[What you will do] For the data below, give again exactly the lines from the one containing "由 SecFathy 开发，致力于为安全研究社区提供高效工具。" through the one containing "一个用于测量和比较 TypeScript 样本类型检查速度的工具，支持多次运行以获取性能数据，支持自定义样本和配置。", both ends included, and no others.

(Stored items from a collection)
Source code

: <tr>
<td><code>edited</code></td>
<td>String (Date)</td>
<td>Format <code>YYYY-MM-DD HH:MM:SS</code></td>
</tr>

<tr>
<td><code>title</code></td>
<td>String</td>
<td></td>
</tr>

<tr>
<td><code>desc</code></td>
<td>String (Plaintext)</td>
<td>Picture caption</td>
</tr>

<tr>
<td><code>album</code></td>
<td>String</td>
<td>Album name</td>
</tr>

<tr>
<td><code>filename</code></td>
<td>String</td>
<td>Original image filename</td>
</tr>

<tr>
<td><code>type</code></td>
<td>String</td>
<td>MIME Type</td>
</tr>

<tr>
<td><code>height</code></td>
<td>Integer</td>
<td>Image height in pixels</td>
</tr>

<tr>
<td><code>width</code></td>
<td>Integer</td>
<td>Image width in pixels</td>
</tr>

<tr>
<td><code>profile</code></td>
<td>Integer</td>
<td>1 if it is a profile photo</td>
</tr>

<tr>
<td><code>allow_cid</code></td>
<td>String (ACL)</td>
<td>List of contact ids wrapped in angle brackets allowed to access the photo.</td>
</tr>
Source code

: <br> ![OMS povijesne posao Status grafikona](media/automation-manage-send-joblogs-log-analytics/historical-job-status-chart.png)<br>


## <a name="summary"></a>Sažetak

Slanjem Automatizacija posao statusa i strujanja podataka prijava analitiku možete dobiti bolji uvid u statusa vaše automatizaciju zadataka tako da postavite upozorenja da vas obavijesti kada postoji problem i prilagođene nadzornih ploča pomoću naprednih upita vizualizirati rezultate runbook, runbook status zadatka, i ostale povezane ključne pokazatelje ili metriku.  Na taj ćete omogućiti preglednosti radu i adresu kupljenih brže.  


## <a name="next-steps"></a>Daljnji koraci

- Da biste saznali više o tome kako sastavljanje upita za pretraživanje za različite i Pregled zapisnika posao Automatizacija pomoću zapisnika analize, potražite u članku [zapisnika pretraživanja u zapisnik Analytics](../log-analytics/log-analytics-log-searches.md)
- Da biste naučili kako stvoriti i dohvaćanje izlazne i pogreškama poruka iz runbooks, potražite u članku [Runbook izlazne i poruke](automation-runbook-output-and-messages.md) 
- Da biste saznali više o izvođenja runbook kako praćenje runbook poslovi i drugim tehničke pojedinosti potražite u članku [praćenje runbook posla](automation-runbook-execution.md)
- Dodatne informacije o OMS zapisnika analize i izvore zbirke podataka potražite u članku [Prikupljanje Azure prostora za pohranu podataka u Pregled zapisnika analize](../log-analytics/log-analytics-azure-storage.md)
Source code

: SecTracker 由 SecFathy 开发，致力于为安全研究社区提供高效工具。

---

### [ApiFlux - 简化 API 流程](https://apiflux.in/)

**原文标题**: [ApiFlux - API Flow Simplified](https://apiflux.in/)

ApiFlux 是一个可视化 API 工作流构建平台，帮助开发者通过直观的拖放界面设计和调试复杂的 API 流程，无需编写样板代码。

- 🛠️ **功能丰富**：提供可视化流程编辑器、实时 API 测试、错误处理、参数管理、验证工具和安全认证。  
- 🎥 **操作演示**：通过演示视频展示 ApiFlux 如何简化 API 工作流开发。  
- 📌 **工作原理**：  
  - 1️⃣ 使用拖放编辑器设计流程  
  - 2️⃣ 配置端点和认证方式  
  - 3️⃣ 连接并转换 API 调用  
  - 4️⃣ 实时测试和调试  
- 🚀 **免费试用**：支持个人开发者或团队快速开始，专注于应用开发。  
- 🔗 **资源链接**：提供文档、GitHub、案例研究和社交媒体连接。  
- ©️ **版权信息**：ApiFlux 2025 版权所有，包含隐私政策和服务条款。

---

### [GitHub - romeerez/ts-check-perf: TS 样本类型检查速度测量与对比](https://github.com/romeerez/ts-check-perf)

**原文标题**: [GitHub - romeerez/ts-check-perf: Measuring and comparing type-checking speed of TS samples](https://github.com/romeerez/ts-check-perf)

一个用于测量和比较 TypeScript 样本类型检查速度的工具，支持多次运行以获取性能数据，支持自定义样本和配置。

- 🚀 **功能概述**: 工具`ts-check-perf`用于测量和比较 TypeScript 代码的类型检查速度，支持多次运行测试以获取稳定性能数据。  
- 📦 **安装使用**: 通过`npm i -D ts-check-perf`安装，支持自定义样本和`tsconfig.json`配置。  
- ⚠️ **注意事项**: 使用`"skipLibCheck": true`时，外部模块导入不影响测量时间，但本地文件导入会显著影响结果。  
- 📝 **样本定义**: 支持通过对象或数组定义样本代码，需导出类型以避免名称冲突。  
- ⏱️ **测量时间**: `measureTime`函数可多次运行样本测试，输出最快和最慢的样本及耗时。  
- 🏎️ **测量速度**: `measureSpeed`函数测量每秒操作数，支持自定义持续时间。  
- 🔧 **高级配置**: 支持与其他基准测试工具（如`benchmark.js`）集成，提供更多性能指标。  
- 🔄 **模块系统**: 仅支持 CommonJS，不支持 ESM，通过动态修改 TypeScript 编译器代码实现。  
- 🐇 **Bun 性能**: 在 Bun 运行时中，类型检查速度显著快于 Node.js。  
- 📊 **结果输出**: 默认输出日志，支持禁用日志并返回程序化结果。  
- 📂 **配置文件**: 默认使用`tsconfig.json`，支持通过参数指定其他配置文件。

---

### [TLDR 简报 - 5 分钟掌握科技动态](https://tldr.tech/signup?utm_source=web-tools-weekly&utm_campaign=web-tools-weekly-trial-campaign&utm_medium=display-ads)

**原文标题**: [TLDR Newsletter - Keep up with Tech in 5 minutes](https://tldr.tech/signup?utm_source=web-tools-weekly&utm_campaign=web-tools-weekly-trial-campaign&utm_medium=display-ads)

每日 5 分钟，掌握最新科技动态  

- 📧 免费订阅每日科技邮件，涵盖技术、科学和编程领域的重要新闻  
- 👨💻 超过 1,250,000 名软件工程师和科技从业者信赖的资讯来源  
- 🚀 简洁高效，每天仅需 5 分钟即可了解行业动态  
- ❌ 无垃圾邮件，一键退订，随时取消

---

[Solved exercise]
: SecTracker 由 SecFathy 开发，致力于为安全研究社区提供高效工具。

---

### [ApiFlux - 简化 API 流程](https://apiflux.in/)

**原文标题**: [ApiFlux - API Flow Simplified](https://apiflux.in/)

ApiFlux 是一个可视化 API 工作流构建平台，帮助开发者通过直观的拖放界面设计和调试复杂的 API 流程，无需编写样板代码。

- 🛠️ **功能丰富**：提供可视化流程编辑器、实时 API 测试、错误处理、参数管理、验证工具和安全认证。  
- 🎥 **操作演示**：通过演示视频展示 ApiFlux 如何简化 API 工作流开发。  
- 📌 **工作原理**：  
  - 1️⃣ 使用拖放编辑器设计流程  
  - 2️⃣ 配置端点和认证方式  
  - 3️⃣ 连接并转换 API 调用  
  - 4️⃣ 实时测试和调试  
- 🚀 **免费试用**：支持个人开发者或团队快速开始，专注于应用开发。  
- 🔗 **资源链接**：提供文档、GitHub、案例研究和社交媒体连接。  
- ©️ **版权信息**：ApiFlux 2025 版权所有，包含隐私政策和服务条款。

---

### [GitHub - romeerez/ts-check-perf: TS 样本类型检查速度测量与对比](https://github.com/romeerez/ts-check-perf)

**原文标题**: [GitHub - romeerez/ts-check-perf: Measuring and comparing type-checking speed of TS samples](https://github.com/romeerez/ts-check-perf)

一个用于测量和比较 TypeScript 样本类型检查速度的工具，支持多次运行以获取性能数据，支持自定义样本和配置。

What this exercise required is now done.